Discovery of high-grade serous ovarian carcinoma genes through integrated germline and tumour sequencing
Ian Campbell1,2, Deepak Subramanian1, Maia Zethoven1, Evanny Marinović1, Kathleen Pishas1, Simone McInerny3, Prue Allan1,2, Lisa Devereux1,2, Dane Cheasley1,2.
1Research Division, Peter MacCallum Cancer Centre, Melbourne, Australia; 2Sir Peter MacCallum Department of Oncology, The University of Melbourne, Melbourne, Australia; 3The Parkville Familial Cancer Centre, Peter MacCallum Cancer Centre and The Royal Melbourne Hospital, Melbourne, Australia
Background: High-grade serous ovarian carcinoma (HGSOC) has a significant hereditary component, only half of which is explained by known genes. Previously, we performed germline exome sequencing on BRCA1 and BRCA2-negative HGSOC patients and identified 43 novel and 3 three previously proposed predisposition genes (PALB2, ATM, MRE11A) enriched for loss-of-function (LoF) variants compared to population controls. Due to the small number of cases per gene, additional orthogonal validation studies were implemented using an integrated germline and tumour sequencing approach.

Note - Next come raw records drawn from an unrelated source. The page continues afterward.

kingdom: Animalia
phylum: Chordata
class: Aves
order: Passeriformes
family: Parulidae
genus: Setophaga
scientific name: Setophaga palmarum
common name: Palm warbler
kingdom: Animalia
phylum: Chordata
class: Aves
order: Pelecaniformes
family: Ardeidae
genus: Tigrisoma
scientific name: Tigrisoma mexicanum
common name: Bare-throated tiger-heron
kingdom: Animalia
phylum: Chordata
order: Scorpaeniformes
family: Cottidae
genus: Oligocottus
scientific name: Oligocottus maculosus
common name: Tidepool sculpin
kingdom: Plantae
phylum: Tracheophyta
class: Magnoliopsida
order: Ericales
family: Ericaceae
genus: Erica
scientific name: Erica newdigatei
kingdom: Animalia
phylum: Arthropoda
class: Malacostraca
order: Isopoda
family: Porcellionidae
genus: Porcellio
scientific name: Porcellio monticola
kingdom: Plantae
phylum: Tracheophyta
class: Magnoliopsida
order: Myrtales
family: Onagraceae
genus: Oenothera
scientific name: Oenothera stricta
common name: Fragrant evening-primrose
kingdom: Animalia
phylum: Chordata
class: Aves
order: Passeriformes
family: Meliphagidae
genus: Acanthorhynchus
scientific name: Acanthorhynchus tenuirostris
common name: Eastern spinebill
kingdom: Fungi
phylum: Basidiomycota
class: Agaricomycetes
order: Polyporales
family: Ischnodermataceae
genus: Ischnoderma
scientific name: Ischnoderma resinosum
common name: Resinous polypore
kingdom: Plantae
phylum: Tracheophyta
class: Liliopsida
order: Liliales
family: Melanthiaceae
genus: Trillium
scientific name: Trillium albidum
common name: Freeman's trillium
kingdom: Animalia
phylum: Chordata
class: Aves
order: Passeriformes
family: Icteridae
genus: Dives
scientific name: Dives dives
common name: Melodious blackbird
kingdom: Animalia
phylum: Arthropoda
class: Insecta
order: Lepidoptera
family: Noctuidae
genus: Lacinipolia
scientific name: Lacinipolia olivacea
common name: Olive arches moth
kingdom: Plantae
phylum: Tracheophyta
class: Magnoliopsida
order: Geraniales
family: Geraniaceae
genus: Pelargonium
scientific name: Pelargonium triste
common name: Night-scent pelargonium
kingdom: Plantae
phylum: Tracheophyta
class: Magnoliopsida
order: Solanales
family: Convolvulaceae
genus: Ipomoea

Methods: Germline case-control analyses were performed using genomic data from 496 BRCA1 and BRCA2-negative HGSOC cases and 4273 local disease-free controls. Whole exome or whole genome Sequencing of 111 HGSOC tumours from carriers of germline LoF variants in 49 candidate and proposed genes was performed seeking evidence of biallelic inactivation.
Results: Case-control analyses confirmed enrichment for 47/49 previously identified genes. Proposed genes PALB2 and ATM validated as moderate-risk HGSOC predisposition genes, with 6/8 germline carrier tumours exhibiting biallelic inactivation accompanied by characteristic signatures. Among candidate genes, nineteen were excluded based on loss of the variant allele in one or more tumours. Twenty-four genes showed loss of the wild-type allele in one or more tumours, although only LLGL2 consistently showed biallelic inactivation in all carriers, supporting its potential as a novel HGSOC susceptibility gene.
Conclusion: This study provides corroborating evidence of a role for PALB2 and ATM in HGSOC predisposition. A putative HGSOC predisposition role for LLGL2 is supported by the observation of consistent biallelic inactivation and case-control epidemiological data. Tumour sequencing is an efficient strategy for triaging candidate cancer predisposition genes and is crucial for reproducible gene discovery in familial cancer studies that solely use case-control data.